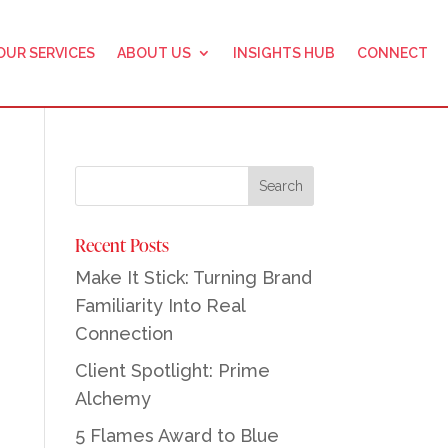
OUR SERVICES
ABOUT US
INSIGHTS HUB
CONNECT
Recent Posts
Make It Stick: Turning Brand
Familiarity Into Real
Connection
Client Spotlight: Prime
Alchemy
5 Flames Award to Blue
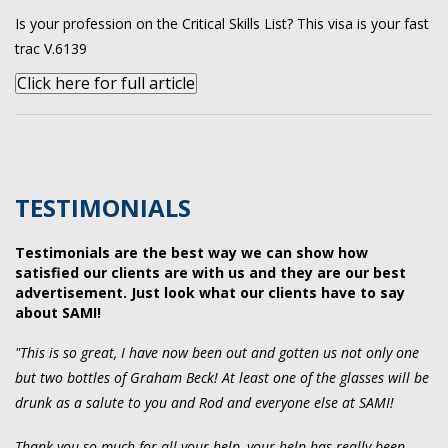
Is your profession on the Critical Skills List? This visa is your fast
trac V.6139
Click here for full article
TESTIMONIALS
Testimonials are the best way we can show how
satisfied our clients are with us and they are our best
advertisement. Just look what our clients have to say
about SAMI!
"This is so great, I have now been out and gotten us not only one
but two bottles of Graham Beck! At least one of the glasses will be
drunk as a salute to you and Rod and everyone else at SAMI!
Thank you so much for all your help, your help has really been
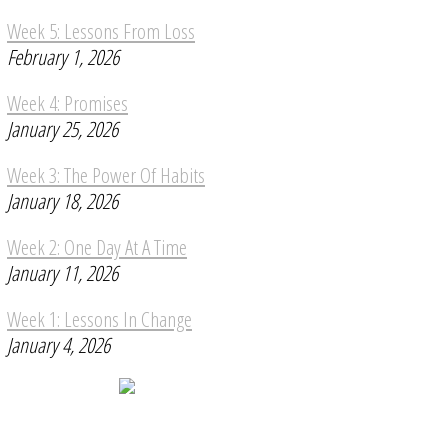
Week 5: Lessons From Loss
February 1, 2026
Week 4: Promises
January 25, 2026
Week 3: The Power Of Habits
January 18, 2026
Week 2: One Day At A Time
January 11, 2026
Week 1: Lessons In Change
January 4, 2026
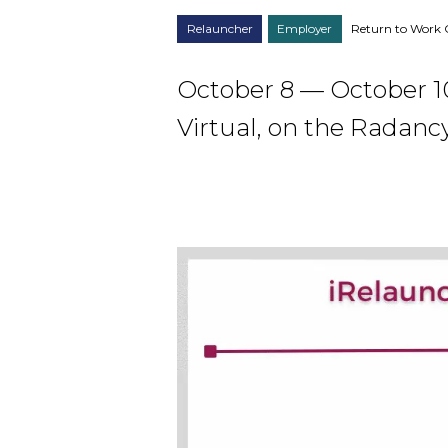
Relauncher
Employer
Return to Work 
October 8 — October 1
Virtual, on the Radanc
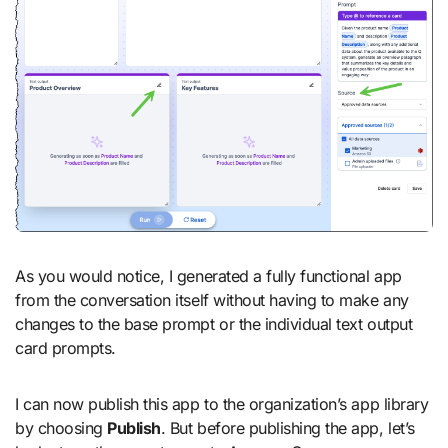
As you would notice, I generated a fully functional app
from the conversation itself without having to make any
changes to the base prompt or the individual text output
card prompts.
I can now publish this app to the organization’s app library
by choosing
Publish
. But before publishing the app, let’s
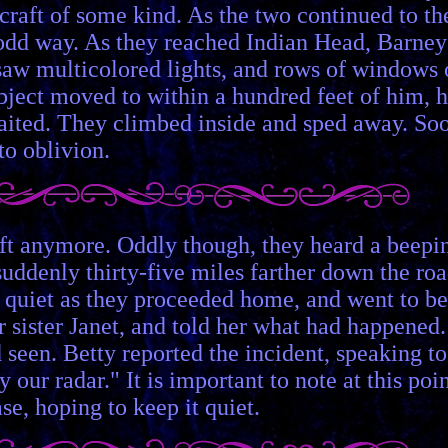
 craft of some kind. As the two continued to th
 odd way. As they reached Indian Head, Barney
e saw multicolored lights, and rows of windows
ject moved to within a hundred feet of him, 
waited. They climbed inside and sped away. So
to oblivion.
raft anymore. Oddly though, they heard a beepi
uddenly thirty-five miles farther down the ro
 quiet as they proceeded home, and went to be
r sister Janet, and told her what had happened.
 seen. Betty reported the incident, speaking to
r radar." It is important to note at this poi
se, hoping to keep it quiet.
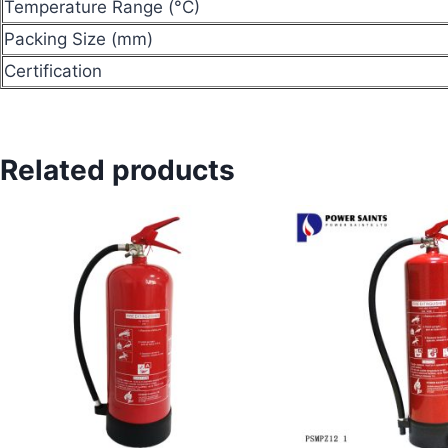
Temperature Range (°C)
Packing Size (mm)
Certification
Related products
● ● ● ● ●
Requirement:
Copy out each line of the material that holds the word "best".

Result below:
Testimonials are the best way we can show how
satisfied our clients are with us and they are our best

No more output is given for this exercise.